People and their relatives gave mixed views about their experiences of the service. Some relatives and people told us they were happy with the service. However, other relatives raised issues with us. This included one view that a person’s health and well-being had deteriorated since their time at the service and that this was due to poor care. Other relatives told us they felt poor morale among staff was affecting the standard of care. While we observed some improvements since our last visit on 1 April 2014, we identified a number of concerns with the service.

We found that inadequate responses had been made to an incident involving a person falling. This included a failure to ensure their environment was safe and that staff had updated guidance on how to support them safely. We saw that risk assessments were not consistently updated to reflect the current risk to people’s safety and well-being.

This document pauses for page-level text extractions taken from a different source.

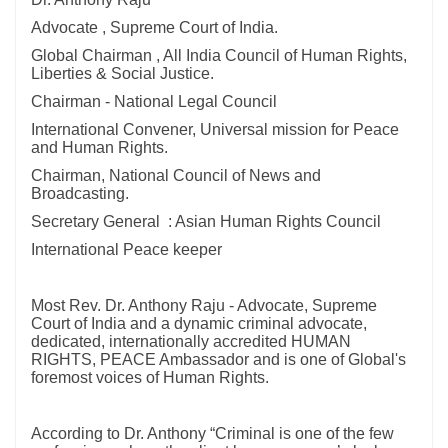
Advocate , Supreme Court of India.
Global Chairman , All India Council of Human Rights,
Liberties & Social Justice.
Chairman - National Legal Council
International Convener, Universal mission for Peace
and Human Rights.
Chairman, National Council of News and
Broadcasting.
Secretary General : Asian Human Rights Council
International Peace keeper
Most Rev. Dr. Anthony Raju - Advocate, Supreme
Court of India and a dynamic criminal advocate,
dedicated, internationally accredited HUMAN
RIGHTS, PEACE Ambassador and is one of Global's
foremost voices of Human Rights.
According to Dr. Anthony “Criminal is one of the few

We found some improvement in the completion of people’s medication administration records. However, we found further concerns around the administration of ‘when required’ medicines, the storage of medicines and the records maintained for people. Controlled drugs were appropriately stored and recorded.

We found there were adequate staff available to support people.

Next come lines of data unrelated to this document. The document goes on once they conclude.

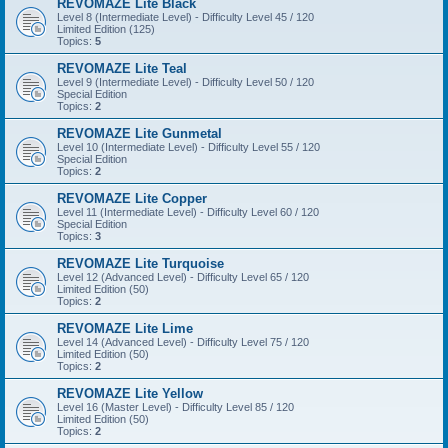
REVOMAZE Lite Black
Level 8 (Intermediate Level) - Difficulty Level 45 / 120
Limited Edition (125)
Topics:
5
REVOMAZE Lite Teal
Level 9 (Intermediate Level) - Difficulty Level 50 / 120
Special Edition
Topics:
2
REVOMAZE Lite Gunmetal
Level 10 (Intermediate Level) - Difficulty Level 55 / 120
Special Edition
Topics:
2
REVOMAZE Lite Copper
Level 11 (Intermediate Level) - Difficulty Level 60 / 120
Special Edition
Topics:
3
REVOMAZE Lite Turquoise
Level 12 (Advanced Level) - Difficulty Level 65 / 120
Limited Edition (50)
Topics:
2
REVOMAZE Lite Lime
Level 14 (Advanced Level) - Difficulty Level 75 / 120
Limited Edition (50)
Topics:
2
REVOMAZE Lite Yellow
Level 16 (Master Level) - Difficulty Level 85 / 120
Limited Edition (50)
Topics:
2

Staff knew how to identify abuse and to report it. However, we were aware of safeguarding matters that should have been reported to the local safeguarding authority, but were delayed.

Staff had poor knowledge of Deprivation of Liberty Safeguards (DoLS) and gave inconsistent answers about people who were subject to a DoLS. This meant there was a risk that people’s rights would not be appropriately supported.

We found that there had been improvements in the provision, monitoring and recording of fluids given to people to drink. People’s cultural preferences around food were respected.

We found that there were gaps in some areas of staff knowledge and training. Issues of performance had not always been addressed with staff by the management team.

We found staff assisted people in a caring and compassionate way. However, we observed that staff missed opportunities to interact with people more frequently in order to improve their experience of the service.

Not all relatives felt that staff listened to them when they explained the needs of people living at the home.

The personalisation of care plans had improved since our last visit. However, some care plans contained contradictory information about people’s needs.

We saw some activities being provided to some people which met people’s interests. However, we also saw examples of people not receiving stimulation during our inspection.

Visitors to the service told us they were welcomed by staff, which meant that people were able to maintain relationships which were important to them.

The provider had a robust complaints procedure. People had access to information about how to make a complaint.

We found a number of issues which the provider’s own audits had failed to identify. We found examples of the provider not implementing the action plan they had submitted to us following our last visit. We also found that the provider had not implemented advice given by the local Clinical Commissioning Group (CCG) who buy and monitor health and social care services.

The provider had failed to notify us of issues which it was required to do so by law. The provider had also failed to send us information it we had requested within a specific timescale. The information requested was a ‘Provider Information Return’ in which the provider is asked to describe how they are meeting current legislation in the provision of care.

We found that the provider had not fully met the action plan they had sent to us. We also found a number of additional issues during this visit. We found five breaches of the Health and Social Care Act 2008 (Regulated Activities) Regulations 2010. You can see what action we told the provider to take at the back of the full version of this report.